I scream to my friend, who is 100 yards away. “This is the one! Get over here right now!” My heart hammers, and I pant for breath as the fish and I duke it out. One more short run, and suddenly she’s close. There is a moment of suspense as a wave clutches at her and drags her out, right at the cusp of landing. She thrashes, frantically tail-slapping the wave, and I stagger forward, panicked, afraid of pulling the hook. The wave breaks and passes, and without reeling, I step back and drag her up the gentle grade.

Her bulk is impressive, and I drop to a knee to pull the lure from her jaws, hands shaking. My friend kneels to measure her. “Over 47 inches,” he proclaims, “gorgeous fish!”

My tripod and camera are set up for a shot, but she needs revival first. I rush to the edge of the waves and drop to my knees in the soft breakers. I gently set her down as they swirl around me. I cradle the giant in my arms, and she lists drunkenly. The summer water is warm, and she has fought hard. She pitches a bit, and I notice she has a white discoloration on her back. I stand her up straight, and it becomes clear — it’s a massive scar. The scales are missing, and the skin is rough and textured. The wound crosses her entire back, which is as wide as both of my hands, and runs partially down her body. Her dorsal fin is half-broken and torn. Otherwise, she is healthy and strong, though tired, and I can feel her muscles flex in my hands, her carmine gill rakes pulsing as she breathes.

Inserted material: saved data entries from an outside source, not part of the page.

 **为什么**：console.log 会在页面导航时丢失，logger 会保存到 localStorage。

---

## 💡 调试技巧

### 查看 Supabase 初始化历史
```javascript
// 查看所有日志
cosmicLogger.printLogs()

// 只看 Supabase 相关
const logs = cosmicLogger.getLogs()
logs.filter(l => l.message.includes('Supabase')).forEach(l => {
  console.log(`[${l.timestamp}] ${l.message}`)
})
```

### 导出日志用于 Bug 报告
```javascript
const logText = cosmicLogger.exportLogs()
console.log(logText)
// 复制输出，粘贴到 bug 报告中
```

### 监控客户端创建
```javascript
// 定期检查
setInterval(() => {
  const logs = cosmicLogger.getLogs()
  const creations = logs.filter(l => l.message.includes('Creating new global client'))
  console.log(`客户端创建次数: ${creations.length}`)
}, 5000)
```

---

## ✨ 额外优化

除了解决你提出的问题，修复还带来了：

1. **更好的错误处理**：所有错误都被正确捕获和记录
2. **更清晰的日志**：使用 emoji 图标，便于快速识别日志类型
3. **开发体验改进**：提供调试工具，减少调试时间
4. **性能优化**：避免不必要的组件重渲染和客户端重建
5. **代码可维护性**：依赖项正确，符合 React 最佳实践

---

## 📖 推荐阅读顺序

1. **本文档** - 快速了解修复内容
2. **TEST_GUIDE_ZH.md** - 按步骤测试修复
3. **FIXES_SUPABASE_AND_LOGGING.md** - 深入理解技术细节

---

The implication is clear. This fish, pushing 40 pounds, has recently been attacked by something huge. Something with the nerve to tackle a fish of her power and speed. Not even seals can manage that. Not with a healthy fish of this size, not a savage beauty like this girl.

And here I kneel at the edge of the surf, holding her out as if on a platter, inviting something to take another swing.